Roxon cites the “wonderful doctors, public health advocates, non-government organisations and academics” who time and time again spoke out against the claims made by the tobacco industry. Claims including the suggested impacts on illicit trade, the economy, and threat to jobs. Similar claims were made, and subsequently disproved in the Australian example.
Roxon also cites the importance of a united Cabinet on the issue. Although she was the face of the campaign, with Mayor of New York Mike Bloomberg famously calling her a “Rock Star” in tobacco control, she says there was never any “backgrounding or complaining” from other Ministers on the proposals. Maybe this is where the proposals fell down in England: you need strong cabinet, and crucially, Prime Ministerial support.
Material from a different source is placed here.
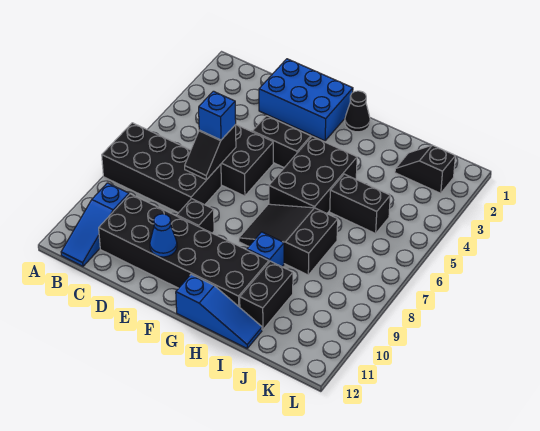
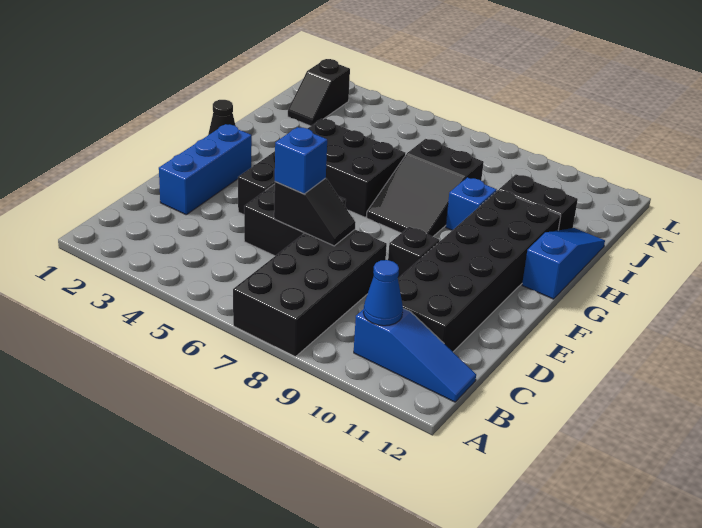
blue 2x3 brick [259,59,353,141] -> blue 1x3 brick [159,124,252,215]
blue 1x1 cone [150,214,177,257] -> blue 1x1 cone moved to [363,260,403,326]
black 1x2 brick [330,174,390,234] -> none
Cabinet relationships aside, Roxon is adamant, and I have to agree, that this is “a battle which will be won or lost in the court of public opinion.” The Observer recently published details of a Phillip Morris strategy which included collecting polling data from the most vulnerable Tory marginal seats.
Tobacco companies understand the importance of public opinion. The Australian Government understood it, and used it to their advantage. Standardised packaging was one of the few issues that “really captured the public’s imagination” during Roxon’s time in office.
It is now time for public health advocates, committed politicians, NGO’s and other supporters to re-capture the publics’ imagination. I for one am fed up with hearing about the lobbyists. Plain packaging is a measure that will eventually save lives, and the best lobbyist we can hire in a democracy is the public.